Jika Terpilih Wapres, Prof Mahfud MD Ingin Fokus Tertibkan Aparat Penegak Hukum
Junaidi
Penulis
Hal ini disampaikan dalam Musyawarah Kerja Nasional (Mukernas) III Majelis Ulama Indonesia (MUI) 2023, Jum’at (01/12/2023). Kegiatan yang berlangsung di Hotel Mercure Ancol tersebut dihadiri oleh peserta perwakilan MUI pusat, daerah, hingga beberapa ormas Islam.
“Saya tahu siapa aparat penegak hukum yang nakal. Saya punya banyak data, tetapi saya tidak memiliki kewenangan untuk membereskannya karena saya hanya Menko,” beber Prof Mahfud.
Sebagai Menteri Koordinator Bidang Politik, Hukum, dan Keamanan (Menko), Prof Mahfud menjelaskan tidak memiliki kewenangan untuk menangani berbagai kasus yang ada. Kendati ia sendiri memiliki data yang bisa dipertanggung jawabkan terkait ini.

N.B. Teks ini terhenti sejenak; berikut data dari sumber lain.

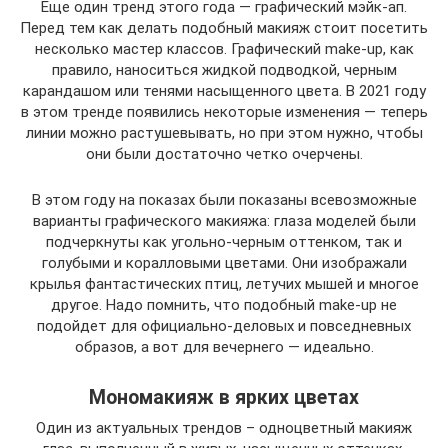
Еще один тренд этого года — графический мэйк-ап.
Перед тем как делать подобный макияж стоит посетить
несколько мастер классов. Графический make-up, как
правило, наноситься жидкой подводкой, черным
карандашом или тенями насыщенного цвета. В 2021 году
в этом тренде появились некоторые изменения — теперь
линии можно растушевывать, но при этом нужно, чтобы
они были достаточно четко очерчены.
В этом году на показах были показаны всевозможные
варианты графического макияжа: глаза моделей были
подчеркнуты как угольно-черным оттенком, так и
голубыми и коралловыми цветами. Они изображали
крылья фантастических птиц, летучих мышей и многое
другое. Надо помнить, что подобный make-up не
подойдет для официально-деловых и повседневных
образов, а вот для вечернего — идеально.
Мономакияж в ярких цветах
Один из актуальных трендов – одноцветный макияж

Selain itu, dia menyebut beberapa contoh kasus aparat yang nakal kasusnya tidak terselesaikan dengan baik. Justru penyelesaiannya janggal bahkan tidak tuntas.
“Pernah saya mengirimkan tim untuk menangani suatu kasus yang terlihat janggal. Sayangnya ketika diperiksa kasus tersebut telah dilimpahkan ke pengadilan,” ungkapnya.
Pelimpahan kasus yang tergolong mentah tersebut, menurut dia agar tim yang diutusnya tidak lagi ikut campur dalam kasus ini.
Lebih lanjut, Prof. Mahfud juga menyampaikan ada aparat yang terjerat kasus, justru malah dipindah tugaskan hingga dinaikkan pangkat. Perlakuan tersebut justru semakin menegaskan masih adanya mafia yang bermain dalam berbagai kasus yang menjerat aparat penegak hukum.